Claiming Family Benefits across Borders: Race and Algerian Migrants in Post-World War II Morocco

Saturday, January 6, 2018: 11:00 AM
Roosevelt Room 1 (Marriott Wardman Park)
Margaret Cook Andersen, University of Tennessee at Knoxville
In 1941 French officials in Morocco created the Office de la Famille Française (FFO), an administrative body that would become the centerpiece of their wartime family policy. Legally separate from the Moroccan state, this administrative unit’s purpose was to develop policies aimed at assisting French families and increasing the French settler birthrate. The FFO disbursed a wide array of financial benefits funded by the “familial compensation tax”. Those required to pay this tax included the unmarried and the childless as well as married couples who did not reproduce quickly enough. In order to avoid this burdensome tax married couples were required to produce a living child within two years of marriage and to have two living children by their fifth wedding anniversary. Tax revenue was used fund financial benefits to French families in the protectorate. Pronatalist in inspiration, these benefits were designed to encourage French residents of the protectorate to have more children.

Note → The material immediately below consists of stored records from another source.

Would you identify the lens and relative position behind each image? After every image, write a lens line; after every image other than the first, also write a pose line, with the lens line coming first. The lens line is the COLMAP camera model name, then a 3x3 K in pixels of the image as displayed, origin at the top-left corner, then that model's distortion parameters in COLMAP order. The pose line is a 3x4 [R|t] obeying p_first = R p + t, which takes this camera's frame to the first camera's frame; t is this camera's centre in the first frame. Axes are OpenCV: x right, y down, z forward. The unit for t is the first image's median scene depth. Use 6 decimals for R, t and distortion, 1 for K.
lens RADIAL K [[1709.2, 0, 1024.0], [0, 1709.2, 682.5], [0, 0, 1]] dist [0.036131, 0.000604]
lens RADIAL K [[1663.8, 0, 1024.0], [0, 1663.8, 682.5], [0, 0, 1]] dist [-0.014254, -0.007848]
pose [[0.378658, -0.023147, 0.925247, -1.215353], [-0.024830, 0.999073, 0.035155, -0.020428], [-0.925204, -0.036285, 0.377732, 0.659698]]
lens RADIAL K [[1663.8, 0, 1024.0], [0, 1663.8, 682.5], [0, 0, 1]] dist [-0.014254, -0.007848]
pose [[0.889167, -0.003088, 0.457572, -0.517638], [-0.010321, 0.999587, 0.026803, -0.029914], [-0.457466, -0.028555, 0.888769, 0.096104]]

When the residency created the FFO, their expectation was that its financial benefits would be reserved exclusively for the French population. By “French”, they meant “white” and of “metropolitan” origin. Increasingly, when discussing family policy they used this qualifying language to distinguish the Français de métropole or “metropolitan French” from les Français musulmans d’Algérie or “French Muslims from Algeria”. FFO administrators became increasingly preoccupied with these distinctions after 1944. In this year, the Gaullist provisional government reformed Algerians’ legal status. Subsequently Algerians who had migrated to Morocco qualified for FFO family benefits as French citizens. This development was not without controversy, however. FFO administrators feared widespread fraud and funding difficulties. The nature of these fears was shaped by ideas of race and masculinity. This paper will explore how concerns about race, masculinity, and migration within the French Empire shaped settler family policy in 1940s Morocco.